Head for the cellar, Maw!  Twister's comin'!
         Anyway, all those water tanks are racked on a ring wide enough that the habitat modules can slide into the space they create, giving the humans and plants within a nice 10-15 meter wall of water between them and radiation. This means that not only is there no additional mass penalty for radiation shielding, there is no need to cramp up the crew in a tiny storm cellar either. The only luxury the crew need do without during a long radiation storm is gravity; they can sleep in their own bunks and eat at their own tables.

          During combat (if it's that kind of IPV), The modules are still protected. I imagine that all of the modules with the exception of FCR-1 will be under cover; FCR-2 will be in a place where it can pop out immediately and take over if FCR-1 is mission-killed. The most logical set up I could come up with is the one above; the Modules go in opposite directions so that the loss to one side of the spacecraft does not mean the loss of all hands. It may be possible to create another sidetrack that allows modules to travel from one spin rail to the other; that way, if one ring is damaged, the full crew can use the other ring while damaged one is repaired. Repair would involved replacing the damaged section from either spares or fabricated sections. We can do that now, as the rails on roller coasters today are prefabbed in sections and assembled on site.
          Anyway, this is a really long post, so I'm gonna go do something else now. Comments are always welcome. See you tomorrow, RocketFans!


  1. The idea is interesting--I hope to one day be one an aerospace engineer, and I've struggled with the spin-grav concept for a while. For the small scale, one idea I like is to enclose the entire spin section within a pressure volume (like a rotating frame inside a Bigelow module), so all that has to be transferred across the spin line is electricity (slip rings), water (rotary couplings), and data (wifi or another set of slip rings). However, this doesn't work so well on the larger scale of your IPVs, and for that scale, I think your concept here is really nifty.

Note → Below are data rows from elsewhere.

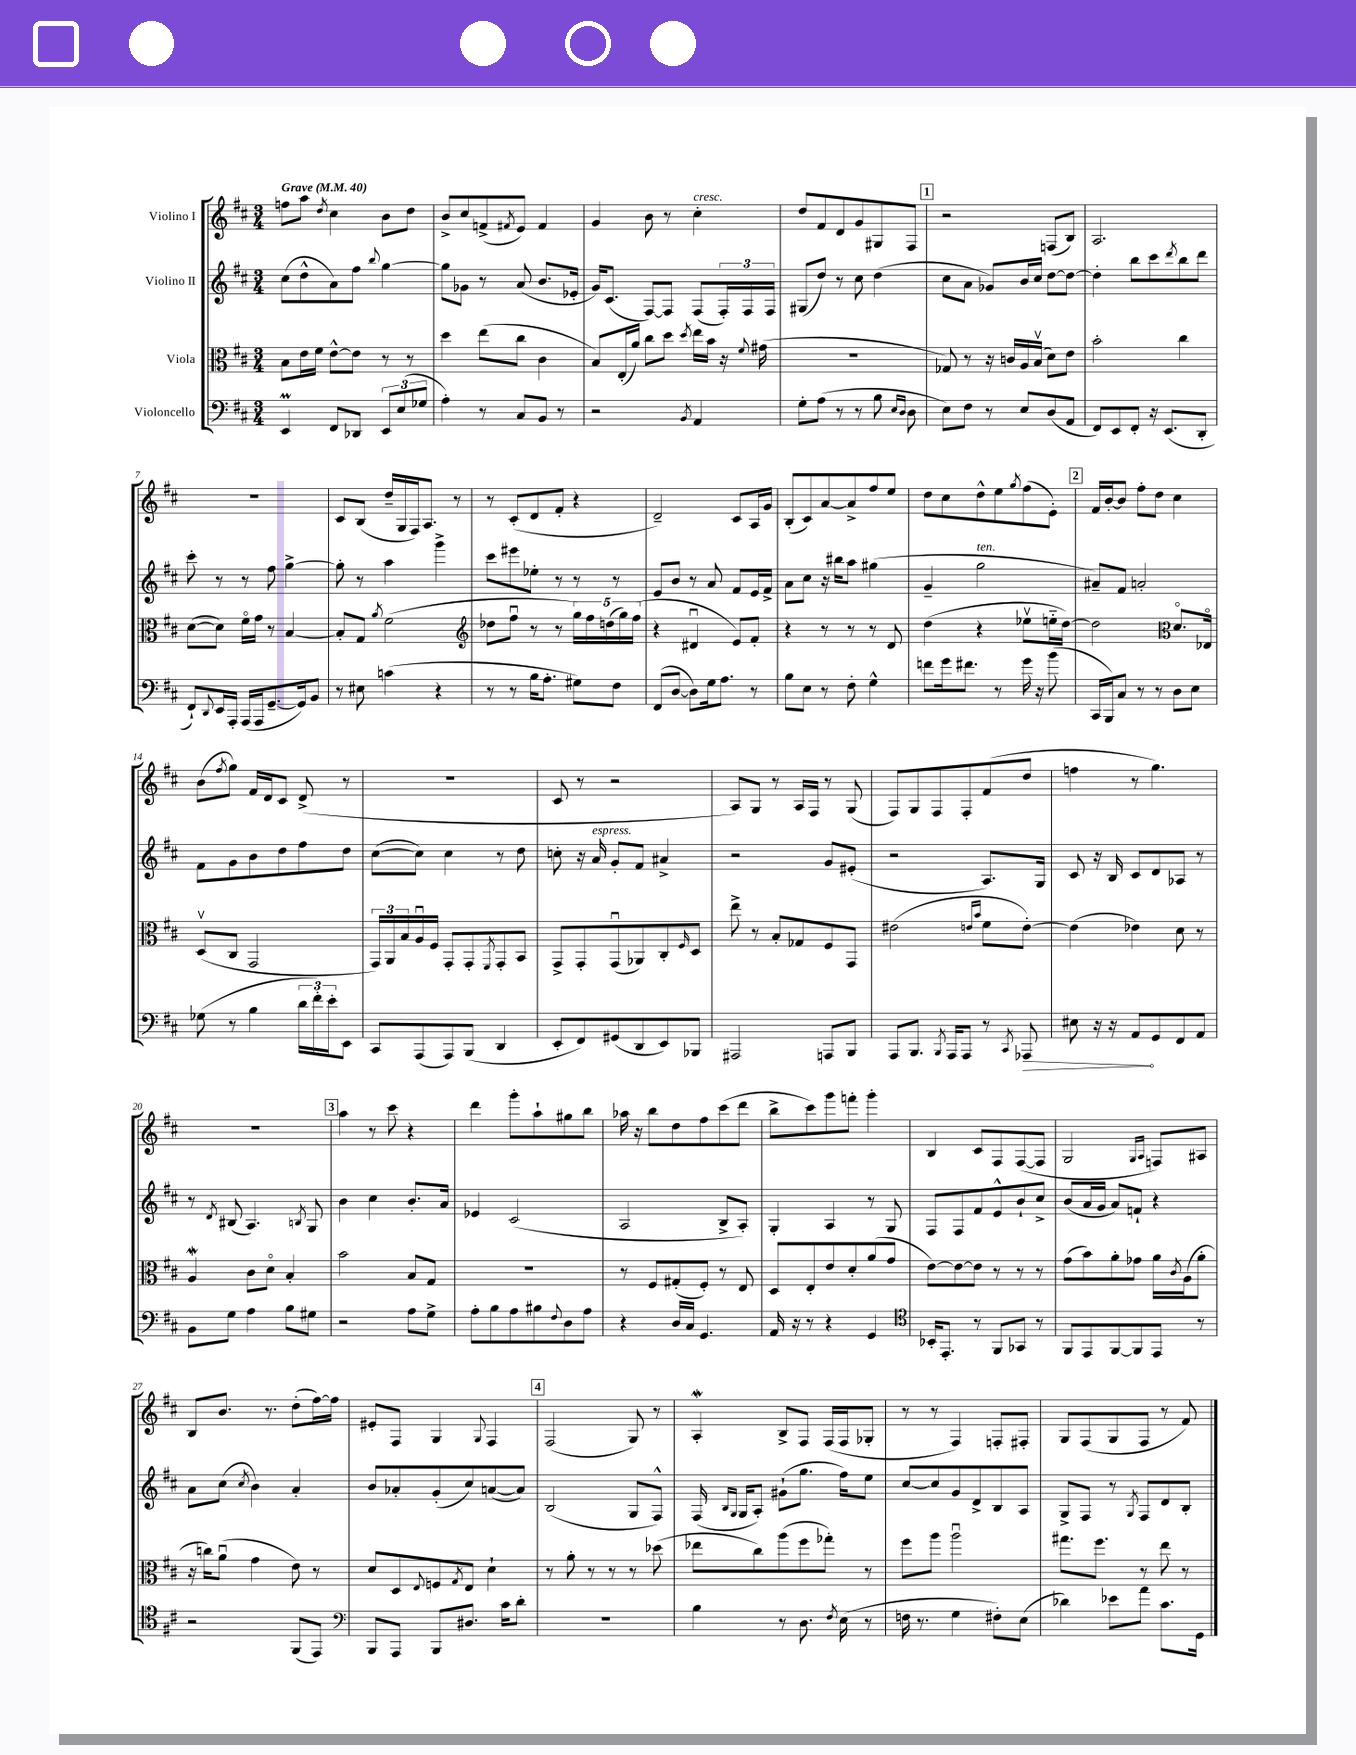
<<
\new StaffGroup <<
\new Staff = "s0" \with { instrumentName = "Violino I" } {
    \clef treble \key d \major \numericTimeSignature \time 3/4 \tempo "Grave" 4 = 40
    f''8 a''8 \acciaccatura { d''8 } cis''4 b'8 d''8 |
    b'8-> cis''8 f'8->( \acciaccatura { fis'8 } e'8) fis'4 |
    g'4 b'8 r8 cis''4-.^\markup { \italic "cresc." } |
    d''8 fis'8 d'8 g'8 gis8 fis8 |
    \mark \markup { \box "1" } r2 f8( b8) |
    a2. |
    R2. |
    cis'8 b8( d''16-- g16 fis16) a8. r8 |
    r8 cis'8-.( d'8 fis'8-. r4 |
    d'2--) cis'8 a16 g'16 |
    b8-.( cis'8) a'8~ a'8-> fis''8 e''8 |
    d''8 cis''8 d''8-^ e''8 \acciaccatura { g''8 } fis''8( e'8-.) |
    \mark \markup { \box "2" } fis'16 b'16~-. b'8 fis''8-. d''8 cis''4 |
    b'8( \acciaccatura { fis''8 } g''8) fis'16 d'16 cis'8 d'8->( r8 |
    R2. |
    cis'8 r8 r2 |
    a8) g8 r8 a16 fis16 r8 g8( |
    fis8) g8 fis8 fis8-. fis'8( d''8 |
    f''4 r8 g''4.) |
    R2. |
    \mark \markup { \box "3" } a''4 r8 cis'''8 r4 |
    d'''4 g'''8-. a''8-! gis''8 b''8 |
    aes''16 r16 b''8 d''8 fis''8 cis'''8( d'''8 |
    b''8-> cis'''8) g'''8 f'''8-. g'''4-. |
    b4 cis'8 fis8 fis8~( fis8 |
    g2 \grace { g16 a16 } f8) ais8 |
    b8 b'8. r8. d''8-.( fis''16~) fis''16 |
    eis'8-. fis8 g4 \appoggiatura { g8 } fis4 |
    \mark \markup { \box "4" } fis2( g8) r8 |
    a4-.\mordent b8-> fis8 fis16( fis16 ges8-. |
    r8 r8 fis4) f8-. fis8-. |
    g8 fis8( g8 fis8 r8 fis'8) \bar "|." |
}
\new Staff = "s1" \with { instrumentName = "Violino II" } {
    \clef treble \key d \major \numericTimeSignature \time 3/4
    cis''8( d''8-^ a'8) fis''8 \appoggiatura { b''8 } g''4~ |
    g''8 ges'8 r8 a'8( b'8. ees'16-. |
    g'16) cis'8.( fis8~) fis8 fis8( \tuplet 3/2 { fis16-.) fis16 fis16 } |
    gis8( d''8) r8 cis''8 d''4( |
    \mark \markup { \box "1" } cis''8 a'8 ges'8) b'16 cis''16 d''8~ d''8~ |
    d''4-. b''8 cis'''8 \acciaccatura { d'''8 } b''8 d'''8 |
    cis'''8-. r8 r8 fis''8 g''4~-> |
    g''8-. r8 a''4 g'''4-> |
    cis'''8 eis'''8 ees''8-. r8 r8 r8 |
    e'8 b'8 r8 a'8 fis'8 e'16 fis'16-> |
    a'8 cis''8 r16 bis''16 a''8 gis''4( |
    g'4-- g''2^\markup { \italic "ten." } |
    \mark \markup { \box "2" } ais'8--) fis'8 a'2-. |
    fis'8 g'8 b'8 d''8 fis''8 d''8 |
    cis''8~( cis''8) cis''4 r8 d''8 |
    c''8-. r16 a'16^\markup { \italic "espress." } g'8-. fis'8 ais'4-> |
    r2 g'8 eis'8-.( |
    r2 a8.) g16 |
    cis'8 r16 b16 cis'8 d'8 aes8 r8 |
    r8 \acciaccatura { d'8 } bis8( a4.) \acciaccatura { b8 } g8 |
    \mark \markup { \box "3" } b'4 cis''4 b'8.-. a'16 |
    ees'4 cis'2( |
    a2 b8-> a8-.) |
    g4-. a4 r8 g8 |
    fis8 fis8 fis'8 e'8-^ b'8-! cis''8-> |
    b'8( a'16 g'16 a'8) f'8-! r4 |
    a'8 cis''8( \acciaccatura { cis''8 } b'4) a'4-. |
    b'8 aes'8-. g'8-.( cis''8) a'8~( a'8) |
    \mark \markup { \box "4" } b2( g8 fis8-^) |
    fis16( \grace { b16 g16 } g16 a8-.) gis'8-!( g''8. fis''16) e''8 |
    cis''8~ cis''8 g'8 d'8-> b8 a8 |
    g8-> fis8 r8 \acciaccatura { g8 } fis8 d'8 b8-. \bar "|." |
}
\new Staff = "s2" \with { instrumentName = "Viola" } {
    \clef alto \key d \major \numericTimeSignature \time 3/4
    b8 e'16 fis'16 e'8~-^ e'8 r8 r8 |
    d''4 e''8( cis''8 cis'4 |
    b8) e16-.( a'16) cis''8 d''8 \acciaccatura { d''8 } e''16 b'16 r16 \appoggiatura { fis'8 } gis'16( |
    R2. |
    \mark \markup { \box "1" } ges8) r8 r16 c'16 a16 b16\upbow( d'8) e'8 |
    b'2-. cis''4 |
    d'8~( d'8) fis'16\flageolet g'16 r8 b4~ |
    b8-. g8 \acciaccatura { a'8 } fis'2( |
    \clef treble des''8 fis''8\downbow r8 r8 \tuplet 5/4 { g''16) fis''16 d''16( g''16) fis''16( } |
    r4 dis'4\downbow e'8) fis'8-. |
    r4 r8 r8 r8 d'8 |
    d''4( r4 ees''8\upbow e''16-_ d''16~) |
    \mark \markup { \box "2" } d''2 \clef alto d'8.\flageolet ees16\flageolet |
    d8\upbow( cis8 g,2 |
    \tuplet 3/2 { g,16) a,16 b16 } a16\downbow fis16 g,8-. g,8-. \acciaccatura { fis,8 } g,8-. b,8 |
    g,8-> g,8-. g,8\downbow( aes,8) cis8-. \grace { fis16 } d8 |
    e''8-> r8 b8-. ges8 fis8 g,8 |
    eis'2( \grace { e'16 b'16 } fis'8 e'8~-.) |
    e'4( ees'4) d'8 r8 |
    a4\mordent cis'8 d'8\flageolet b4-. |
    \mark \markup { \box "3" } b'2 b8 g8 |
    R2. |
    r8 fis8 gis8-.( fis8-.) r8 e8 |
    d8 e8-. e'8 d'8-. a'8( g'8 |
    e'8~) e'8~ e'8 r8 r8 r8 |
    g'8( b'8) a'8-. ges'8 a'16 \acciaccatura { cis'8 } a16( a'8-. |
    r16 c''16) a'8\downbow( g'4 e'8) r8 |
    d'8 d8 \appoggiatura { e8 } f8 \acciaccatura { g8 } e8 d'4-! |
    \mark \markup { \box "4" } r8 a'8-. r8 r8 r8 des''8( |
    ees''8 cis''8) a''8( fis''8 ges''8-.) r8 |
    fis''8 a''8 a''2\downbow |
    gis''8. fis''8. r8 e''8 r8 \bar "|." |
}
\new Staff = "s3" \with { instrumentName = "Violoncello" } {
    \clef bass \key d \major \numericTimeSignature \time 3/4
    e,4\prall fis,8 des,8 \tuplet 3/2 { e,8 e8( ges8 } |
    a4-.) r8 cis8 b,8 r8 |
    r2 \acciaccatura { b,8 } a,4 |
    g8-. a8( r8 r8 b8 \grace { e16 d16 } d8 |
    \mark \markup { \box "1" } e8) fis8 r8 e8 d8( a,8 |
    fis,8) e,8 fis,8-. r16 e,8.( d,8-. |
    fis,8-!) \appoggiatura { d,8 } e,16 a,,16-. a,,16( a,,16 g,8.~-- g,16) b,8 |
    r8 eis8 c'4( r4 |
    r8 r8 b16 a8.-. gis8) fis8 |
    fis,8( d8~ d8) g16 a8. r8 |
    b8 e8 r8 fis8-. g4-^ |
    f'8 g'16 fis'8. r8 g'16 r16 b'8( |
    \mark \markup { \box "2" } cis,16 b,,16) cis8 r8 r8 d8 e8 |
    ges8( r8 b4 \tuplet 3/2 { d'16 fis'16-.) e'16-. } e,8 |
    cis,8 a,,8( a,,8) b,,8( d,4 |
    e,8-. fis,8) gis,8( d,8 e,8) bes,,8 |
    ais,,2 a,,8 b,,8 |
    a,,8 b,,8. \acciaccatura { b,,8 } a,,16 a,,8 r8 \acciaccatura { cis,8 } \once \override Hairpin.circled-tip = ##t aes,,8\> |
    eis8 r16 r16 a,8\! g,8 fis,8 a,8 |
    b,8 g8 a4 b8 gis8 |
    \mark \markup { \box "3" } r2 a8 g8-> |
    a8-. b8 a8 bis8 \appoggiatura { fis8 } d8 a8 |
    r4 d16 cis16 g,4. |
    a,16 r16 r8 r4 g,4 |
    \clef tenor bes,16-. e,8.-. r8 fis,8 ges,8 r8 |
    fis,8 e,8 fis,8~ fis,8 e,8 r8 |
    r2 fis,8( e,8) |
    \clef bass b,,8 a,,8 b,,8 dis8. cis'16 d'8-. |
    \mark \markup { \box "4" } R2. |
    b4 r8 d8. \acciaccatura { fis8 } e16( r8 |
    f16 r8. g4 fis8-.) e8( |
    des'4) ees'8 a'8 cis'8. g,16 \bar "|." |
}
>>
>>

    This site: has some info on how monorails do switches, some of which offer quick-cycling like you'll need for your rails if you want to be able to take off a life-module but not the ones before and after it. The time margin you'll have would be determined by gravity level you're creating, spin rail diameter, and number of cars on the rails at the time. Also note that you need twin siding rails to be able to take off cars two at a time to keep the rail balanced.

    I may take some time tomorrow, hook the part of me that is still a 5-year-old obsessed with trains and my engineer together and get some idea of the operational needs in terms of rates and track layout. I'll let you know if anything comes of it.

  2. That would be awesome! I'm also going to do a post about a less..."elaborate" system for the IPVs some time this week or next.

  3. Cool! In the meantime, my thoughts on the spin rail concept are up on my blog.